The court, in its suo motu jurisdiction, had taken up complaints of the parents of children whose lives were brutally cut short in the December 2014 terrorist attack on the Peshawar Army Public School (APS) that shocked the entire nation. It may be recalled that soon afterwards, a political consensus-based National Action Plan was launched to fight terrorism, and military courts were given special powers to try civilians on terrorism charges. Six men locally involved in the APS carnage were tried in military courts and handed death sentence. Five of them have been executed while the review petition of one is pending before the SC.

The mastermind of the attack Umar Mansoor and the chief of the terror outfit, TTP, Mullah Fazlullah, ensconced in Afghanistan, have been eliminated in drone strikes. The victim’s families have also been offered ‘compensation’ — a rather insensitive expression to use for financial assistance in such cases since no price can compensate for the life lost of a loved one.

However, the CJ told the PM that the parents of the victims were not satisfied and wanted to return the ‘compensation’ if those responsible for the massacre were not identified. Their main concern was that those to blame for the security lapse should have been held to account. The grieving parents’ emotional pain is perfectly understandable, so is that of countless others. Imran Khan asked the court to also think about 80,000 people who lost their lives in terrorist attacks as well as drone strikes “by our own allies.”

Ignoring the point he had tried to make, the CJ observed that as PM he had all the answers to the questions he raised. He may have the answers but at issue was something else: affixing of responsibility for what happened in the past.
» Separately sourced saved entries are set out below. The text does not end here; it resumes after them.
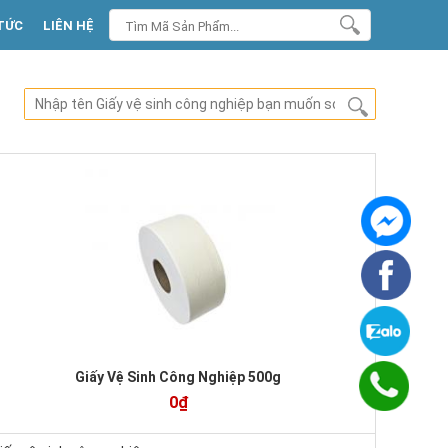
TỨC
LIÊN HỆ
Giấy Vệ Sinh Công Nghiệp 500g
0₫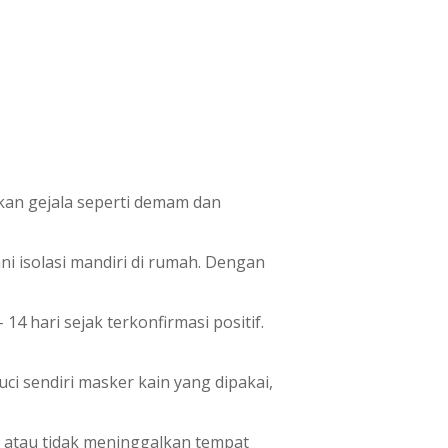
kan gejala seperti demam dan
ni isolasi mandiri di rumah. Dengan
14 hari sejak terkonfirmasi positif.
ci sendiri masker kain yang dipakai,
ah atau tidak meninggalkan tempat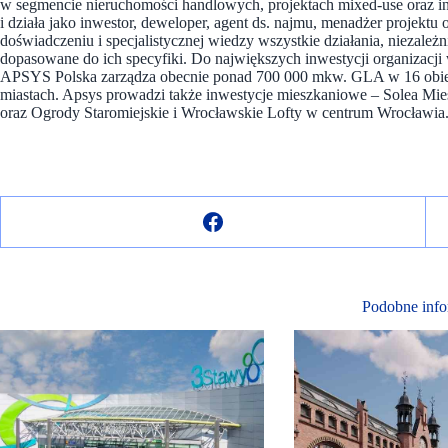
w segmencie nieruchomości handlowych, projektach mixed-use oraz i
i działa jako inwestor, deweloper, agent ds. najmu, menadżer projektu
doświadczeniu i specjalistycznej wiedzy wszystkie działania, niezależn
dopasowane do ich specyfiki. Do największych inwestycji organizacji
APSYS Polska zarządza obecnie ponad 700 000 mkw. GLA w 16 obie
miastach. Apsys prowadzi także inwestycje mieszkaniowe – Solea M
oraz Ogrody Staromiejskie i Wrocławskie Lofty w centrum Wrocławia
Podobne info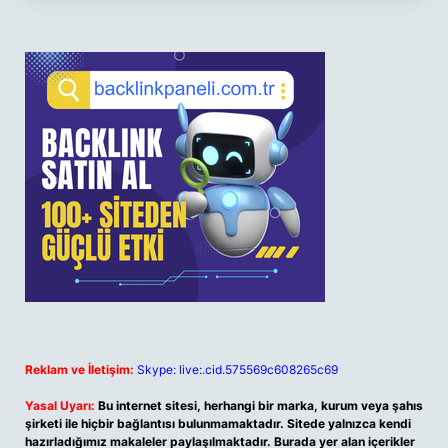
Reklam ve İletişim:
Skype: live:.cid.575569c608265c69
Yasal Uyarı:
Bu internet sitesi, herhangi bir marka, kurum veya şahıs
şirketi ile hiçbir bağlantısı bulunmamaktadır. Sitede yalnızca kendi
hazırladığımız makaleler paylaşılmaktadır. Burada yer alan içerikler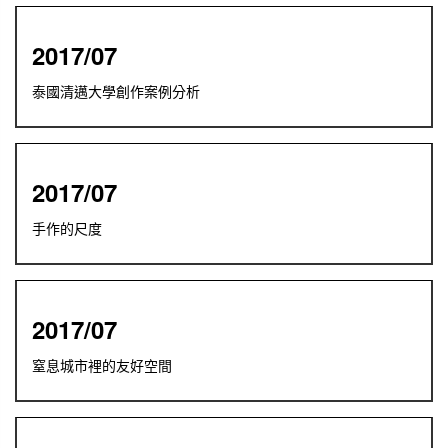
2017/07
泰國清邁大學創作案例分析
2017/07
手作的尺度
2017/07
窒息城市裡的友好空間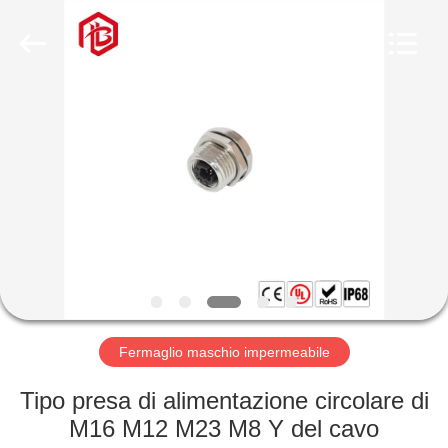
Shenzhen
Bett
Electronic
Co.,
Ltd..
All
Rights
Reserved.
CASA
PRODOTTI
CIRCA
NOI
GIRO
DELLA
Fermaglio maschio impermeabile
FABBRICA
Tipo presa di alimentazione circolare di
M16 M12 M23 M8 Y del cavo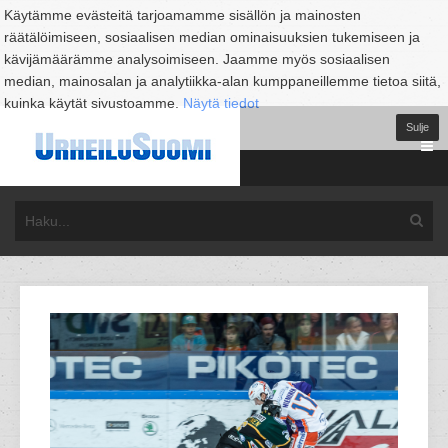
Käytämme evästeitä tarjoamamme sisällön ja mainosten
räätälöimiseen, sosiaalisen median ominaisuuksien tukemiseen ja
kävijämäärämme analysoimiseen. Jaamme myös sosiaalisen
median, mainosalan ja analytiikka-alan kumppaneillemme tietoa siitä,
kuinka käytät sivustoamme.
Näytä tiedot
Sulje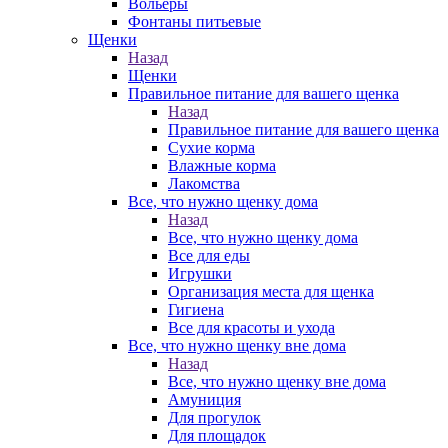
Вольеры
Фонтаны питьевые
Щенки
Назад
Щенки
Правильное питание для вашего щенка
Назад
Правильное питание для вашего щенка
Сухие корма
Влажные корма
Лакомства
Все, что нужно щенку дома
Назад
Все, что нужно щенку дома
Все для еды
Игрушки
Организация места для щенка
Гигиена
Все для красоты и ухода
Все, что нужно щенку вне дома
Назад
Все, что нужно щенку вне дома
Амуниция
Для прогулок
Для площадок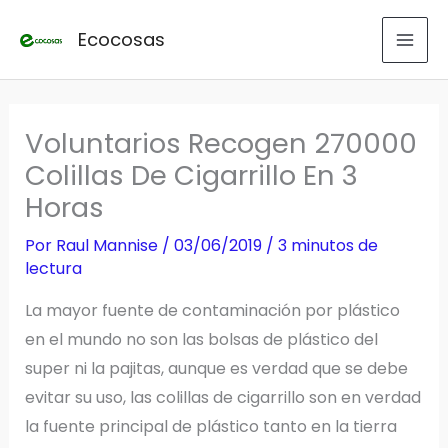
Ir
Ecocosas
al
contenido
Voluntarios Recogen 270000
Colillas De Cigarrillo En 3
Horas
Por
Raul Mannise
/
03/06/2019
/
3 minutos de
lectura
La mayor fuente de contaminación por plástico
en el mundo no son las bolsas de plástico del
super ni la pajitas, aunque es verdad que se debe
evitar su uso, las colillas de cigarrillo son en verdad
la fuente principal de plástico tanto en la tierra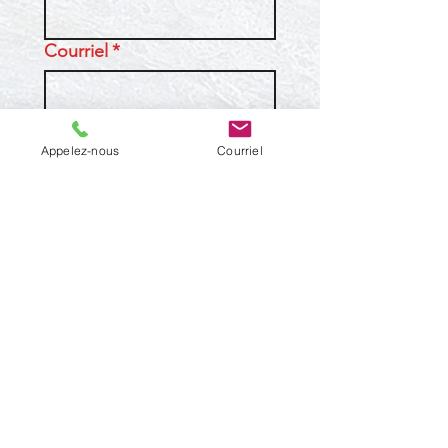
Courriel
*
Téléphone
Appelez-nous
Courriel
Entreprise, école ou
organisation (si applicable)
Message
*
Envoyer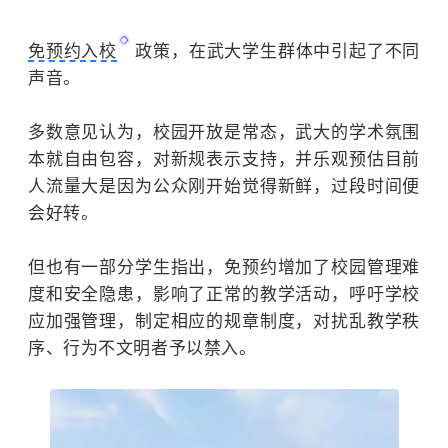
免预约入校
政策，在武大学生群体中引起了不同
声音。
多数意见认为，校园开放是常态，武大的学术氛围
本就自由包容，对新规表示支持，并乐观预估目前
人流量大是因为公众刚开始觉得新鲜，过段时间便
会好转。
但也有一部分学生指出，免预约增加了校园管理难
度和安全隐患，影响了正常的教学活动，呼吁学校
应加强管理，制定相应的规章制度，对扰乱教学秩
序、行为不文明者予以禁入。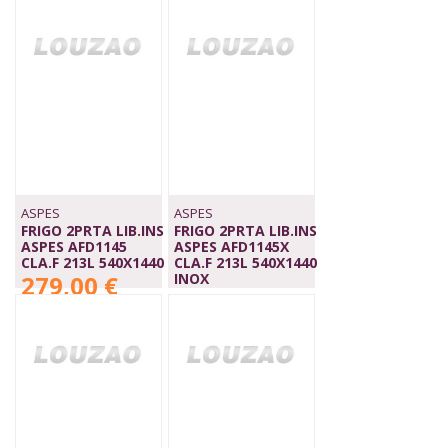
ASPES
ASPES
FRIGO 2PRTA LIB.INS
FRIGO 2PRTA LIB.INS
ASPES AFD1145
ASPES AFD1145X
CLA.F 213L 540X1440
CLA.F 213L 540X1440
279,00 €
INOX
299,00 €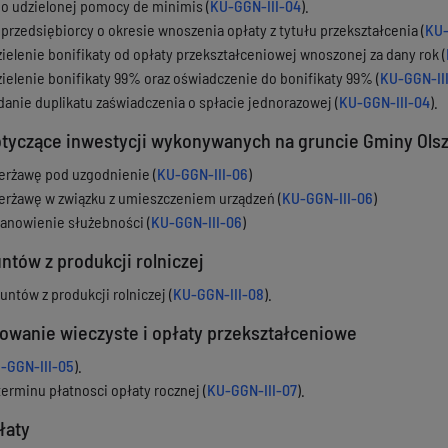
o udzielonej pomocy de minimis (
KU-GGN-III-04
).
przedsiębiorcy o okresie wnoszenia opłaty z tytułu przekształcenia (
KU-
ielenie bonifikaty od opłaty przekształceniowej wnoszonej za dany rok (
ielenie bonifikaty 99% oraz oświadczenie do bonifikaty 99% (
KU-GGN-II
anie duplikatu zaświadczenia o spłacie jednorazowej (
KU-GGN-III-04
).
tyczące inwestycji wykonywanych na gruncie Gminy Ols
erżawę pod uzgodnienie (
KU-GGN-III-06
)
erżawę w związku z umieszczeniem urządzeń (
KU-GGN-III-06
)
anowienie służebności (
KU-GGN-III-06
)
ntów z produkcji rolniczej
ntów z produkcji rolniczej (
KU-GGN-III-08
).
kowanie wieczyste i opłaty przekształceniowe
-GGN-III-05
).
erminu płatnosci opłaty rocznej (
KU-GGN-III-07
).
łaty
In its order the court mentioned the names at whom the mothers of some children had pointed the finger for failure to provide security – all of them top military brass except one civilian, the then Khyber Pakhtunkhwa chief minister.

Nevertheless, the 2018 judicial commission, constituted on the SC order to probe the APS massacre, had noted in its report that the Army took disciplinary action against those individuals who did not come up to the warranted necessary measures, including dismissal from service, though it also said “when the infidels are within our society, no agency no matter how capable or [well] equipped, could prevent [such] an attack.”

In any event, it is somewhat extraordinary but at the same time indicative of the intense anguish and pain that this brutal perpetration of terror on minors has caused the whole nation, that the PM was summoned to face intense grilling for the apparent past failure of those over whom he has little control.

Although he told the court the AGP had informed him that FIRs could not be registered on grounds of moral responsibility, the court has directed his government to hear out the victims’ parents, that this exercise should be completed in four weeks’ time and a comprehensive report furnished, duly signed by the Prime Minister. As per the court order, Imran Khan has given the assurance that action would be taken in accordance with law against those who failed to perform their duties. It remains to be seen how he grapples with this matter.